• [Data extracts]

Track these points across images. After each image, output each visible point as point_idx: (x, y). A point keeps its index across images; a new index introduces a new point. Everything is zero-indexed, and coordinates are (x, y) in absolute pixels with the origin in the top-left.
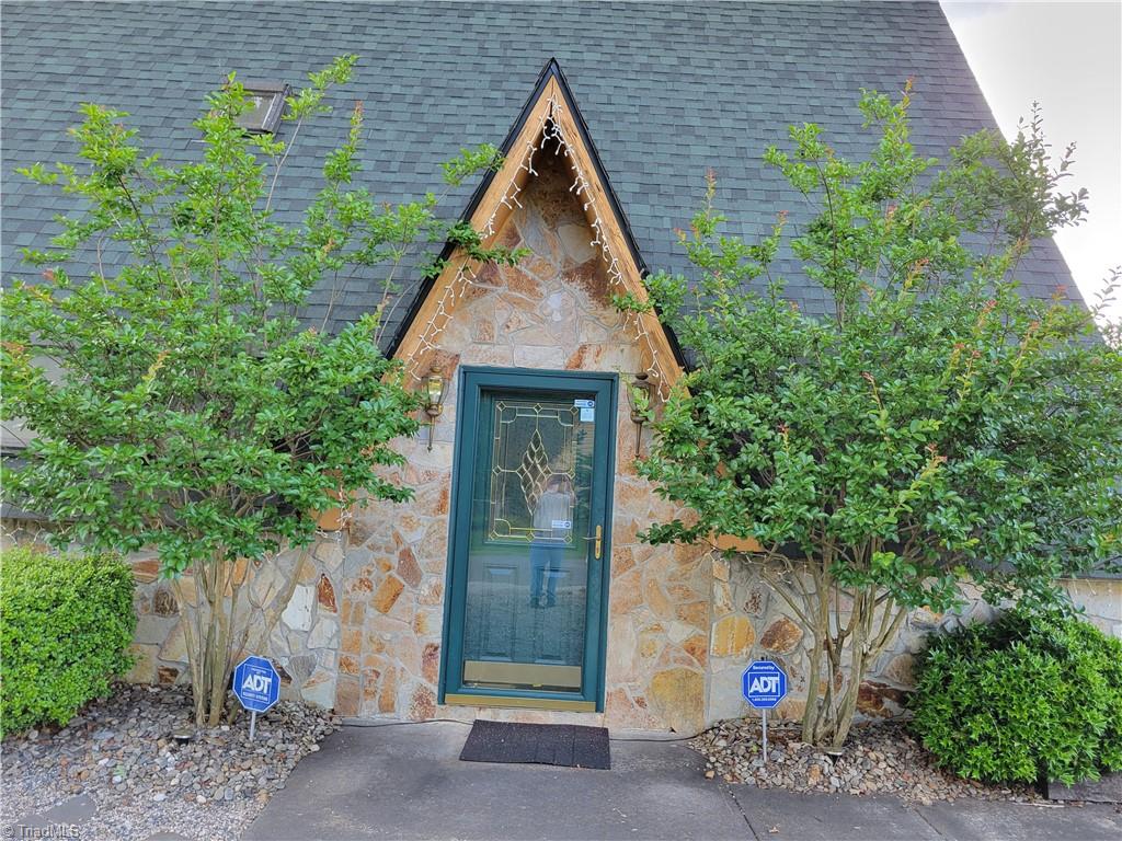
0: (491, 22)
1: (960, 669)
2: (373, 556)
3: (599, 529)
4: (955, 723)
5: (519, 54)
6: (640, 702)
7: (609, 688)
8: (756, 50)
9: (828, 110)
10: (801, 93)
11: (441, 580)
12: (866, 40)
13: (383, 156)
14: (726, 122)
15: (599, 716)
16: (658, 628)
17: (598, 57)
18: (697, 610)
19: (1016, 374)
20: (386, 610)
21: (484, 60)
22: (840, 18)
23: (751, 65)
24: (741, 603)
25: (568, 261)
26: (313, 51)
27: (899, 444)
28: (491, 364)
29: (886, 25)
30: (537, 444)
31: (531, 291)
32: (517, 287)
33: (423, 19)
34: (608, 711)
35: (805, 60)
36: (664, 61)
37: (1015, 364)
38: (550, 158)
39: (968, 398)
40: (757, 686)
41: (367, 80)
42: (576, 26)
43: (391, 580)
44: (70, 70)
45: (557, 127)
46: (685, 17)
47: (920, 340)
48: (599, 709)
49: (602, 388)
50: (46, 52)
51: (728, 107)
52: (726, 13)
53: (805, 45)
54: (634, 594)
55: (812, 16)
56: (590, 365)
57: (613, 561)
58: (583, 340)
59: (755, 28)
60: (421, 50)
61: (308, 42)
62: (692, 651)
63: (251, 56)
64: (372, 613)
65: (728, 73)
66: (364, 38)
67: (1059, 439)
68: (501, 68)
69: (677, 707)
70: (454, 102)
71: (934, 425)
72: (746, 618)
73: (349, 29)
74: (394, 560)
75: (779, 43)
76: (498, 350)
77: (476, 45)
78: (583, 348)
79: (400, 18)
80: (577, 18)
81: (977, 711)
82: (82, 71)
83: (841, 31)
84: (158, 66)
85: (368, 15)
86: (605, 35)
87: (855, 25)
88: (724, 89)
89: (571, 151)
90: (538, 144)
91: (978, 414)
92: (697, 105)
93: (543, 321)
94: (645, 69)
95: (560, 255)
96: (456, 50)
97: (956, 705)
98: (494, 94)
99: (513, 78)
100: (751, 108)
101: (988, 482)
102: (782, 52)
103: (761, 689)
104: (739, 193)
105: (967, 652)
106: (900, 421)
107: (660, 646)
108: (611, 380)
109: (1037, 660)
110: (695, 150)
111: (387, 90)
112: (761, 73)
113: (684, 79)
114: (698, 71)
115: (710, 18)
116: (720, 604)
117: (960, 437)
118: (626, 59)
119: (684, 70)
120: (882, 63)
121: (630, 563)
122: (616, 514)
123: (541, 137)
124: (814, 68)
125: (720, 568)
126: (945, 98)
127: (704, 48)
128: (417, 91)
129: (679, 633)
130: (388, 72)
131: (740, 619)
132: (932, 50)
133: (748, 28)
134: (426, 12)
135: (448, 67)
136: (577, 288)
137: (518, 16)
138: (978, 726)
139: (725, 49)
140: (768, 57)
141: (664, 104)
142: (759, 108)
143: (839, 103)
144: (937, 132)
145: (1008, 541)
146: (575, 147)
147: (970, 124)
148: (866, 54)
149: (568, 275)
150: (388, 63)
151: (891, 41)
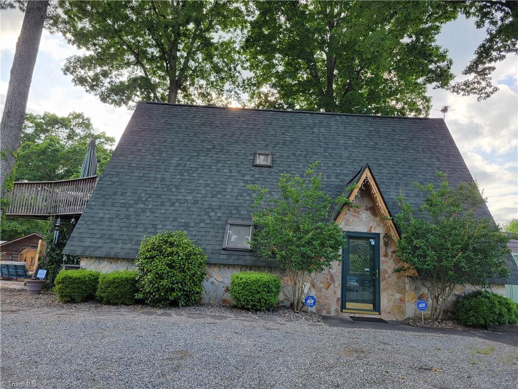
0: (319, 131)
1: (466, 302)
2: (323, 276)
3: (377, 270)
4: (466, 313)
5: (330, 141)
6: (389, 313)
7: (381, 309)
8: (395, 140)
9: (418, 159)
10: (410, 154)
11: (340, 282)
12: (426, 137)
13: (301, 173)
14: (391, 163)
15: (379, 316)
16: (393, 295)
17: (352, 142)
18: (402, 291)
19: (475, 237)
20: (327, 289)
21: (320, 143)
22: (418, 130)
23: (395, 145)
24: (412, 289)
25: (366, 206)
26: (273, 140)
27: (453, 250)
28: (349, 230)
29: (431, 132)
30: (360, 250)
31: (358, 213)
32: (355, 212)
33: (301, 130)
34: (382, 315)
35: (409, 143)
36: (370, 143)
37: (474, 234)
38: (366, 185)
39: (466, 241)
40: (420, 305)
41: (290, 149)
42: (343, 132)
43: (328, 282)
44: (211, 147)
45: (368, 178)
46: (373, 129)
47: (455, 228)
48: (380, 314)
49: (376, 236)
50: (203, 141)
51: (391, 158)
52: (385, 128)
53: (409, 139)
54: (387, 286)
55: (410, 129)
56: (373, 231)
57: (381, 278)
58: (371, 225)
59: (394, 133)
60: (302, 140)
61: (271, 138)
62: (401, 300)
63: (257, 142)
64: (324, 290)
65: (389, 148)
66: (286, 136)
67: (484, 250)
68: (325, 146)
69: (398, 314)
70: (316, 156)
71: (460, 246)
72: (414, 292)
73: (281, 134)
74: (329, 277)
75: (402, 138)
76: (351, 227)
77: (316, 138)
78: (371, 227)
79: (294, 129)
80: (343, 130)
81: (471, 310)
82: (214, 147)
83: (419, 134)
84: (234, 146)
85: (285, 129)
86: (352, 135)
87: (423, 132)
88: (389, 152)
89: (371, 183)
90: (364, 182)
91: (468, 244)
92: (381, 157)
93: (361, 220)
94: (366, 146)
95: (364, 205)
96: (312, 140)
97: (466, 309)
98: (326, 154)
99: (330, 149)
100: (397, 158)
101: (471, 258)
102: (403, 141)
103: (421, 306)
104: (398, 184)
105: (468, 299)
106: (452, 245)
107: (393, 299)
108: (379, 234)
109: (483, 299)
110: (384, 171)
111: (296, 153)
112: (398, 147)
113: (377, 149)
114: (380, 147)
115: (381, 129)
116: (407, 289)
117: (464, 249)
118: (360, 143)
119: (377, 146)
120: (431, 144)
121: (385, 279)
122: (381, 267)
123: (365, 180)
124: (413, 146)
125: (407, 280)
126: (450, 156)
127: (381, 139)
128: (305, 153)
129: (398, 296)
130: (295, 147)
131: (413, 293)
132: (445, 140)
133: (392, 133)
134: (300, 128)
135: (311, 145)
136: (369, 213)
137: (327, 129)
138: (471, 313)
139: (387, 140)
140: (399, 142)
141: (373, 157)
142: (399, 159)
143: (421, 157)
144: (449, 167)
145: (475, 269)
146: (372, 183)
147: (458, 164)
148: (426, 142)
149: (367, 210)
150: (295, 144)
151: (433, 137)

• [Activity]
For the material above, reproduce exactly the lines from the line with "18: (697, 610)" to the line with "148: (866, 54)", inclusive, and exclude all others.

• [Answer for the task]
18: (697, 610)
19: (1016, 374)
20: (386, 610)
21: (484, 60)
22: (840, 18)
23: (751, 65)
24: (741, 603)
25: (568, 261)
26: (313, 51)
27: (899, 444)
28: (491, 364)
29: (886, 25)
30: (537, 444)
31: (531, 291)
32: (517, 287)
33: (423, 19)
34: (608, 711)
35: (805, 60)
36: (664, 61)
37: (1015, 364)
38: (550, 158)
39: (968, 398)
40: (757, 686)
41: (367, 80)
42: (576, 26)
43: (391, 580)
44: (70, 70)
45: (557, 127)
46: (685, 17)
47: (920, 340)
48: (599, 709)
49: (602, 388)
50: (46, 52)
51: (728, 107)
52: (726, 13)
53: (805, 45)
54: (634, 594)
55: (812, 16)
56: (590, 365)
57: (613, 561)
58: (583, 340)
59: (755, 28)
60: (421, 50)
61: (308, 42)
62: (692, 651)
63: (251, 56)
64: (372, 613)
65: (728, 73)
66: (364, 38)
67: (1059, 439)
68: (501, 68)
69: (677, 707)
70: (454, 102)
71: (934, 425)
72: (746, 618)
73: (349, 29)
74: (394, 560)
75: (779, 43)
76: (498, 350)
77: (476, 45)
78: (583, 348)
79: (400, 18)
80: (577, 18)
81: (977, 711)
82: (82, 71)
83: (841, 31)
84: (158, 66)
85: (368, 15)
86: (605, 35)
87: (855, 25)
88: (724, 89)
89: (571, 151)
90: (538, 144)
91: (978, 414)
92: (697, 105)
93: (543, 321)
94: (645, 69)
95: (560, 255)
96: (456, 50)
97: (956, 705)
98: (494, 94)
99: (513, 78)
100: (751, 108)
101: (988, 482)
102: (782, 52)
103: (761, 689)
104: (739, 193)
105: (967, 652)
106: (900, 421)
107: (660, 646)
108: (611, 380)
109: (1037, 660)
110: (695, 150)
111: (387, 90)
112: (761, 73)
113: (684, 79)
114: (698, 71)
115: (710, 18)
116: (720, 604)
117: (960, 437)
118: (626, 59)
119: (684, 70)
120: (882, 63)
121: (630, 563)
122: (616, 514)
123: (541, 137)
124: (814, 68)
125: (720, 568)
126: (945, 98)
127: (704, 48)
128: (417, 91)
129: (679, 633)
130: (388, 72)
131: (740, 619)
132: (932, 50)
133: (748, 28)
134: (426, 12)
135: (448, 67)
136: (577, 288)
137: (518, 16)
138: (978, 726)
139: (725, 49)
140: (768, 57)
141: (664, 104)
142: (759, 108)
143: (839, 103)
144: (937, 132)
145: (1008, 541)
146: (575, 147)
147: (970, 124)
148: (866, 54)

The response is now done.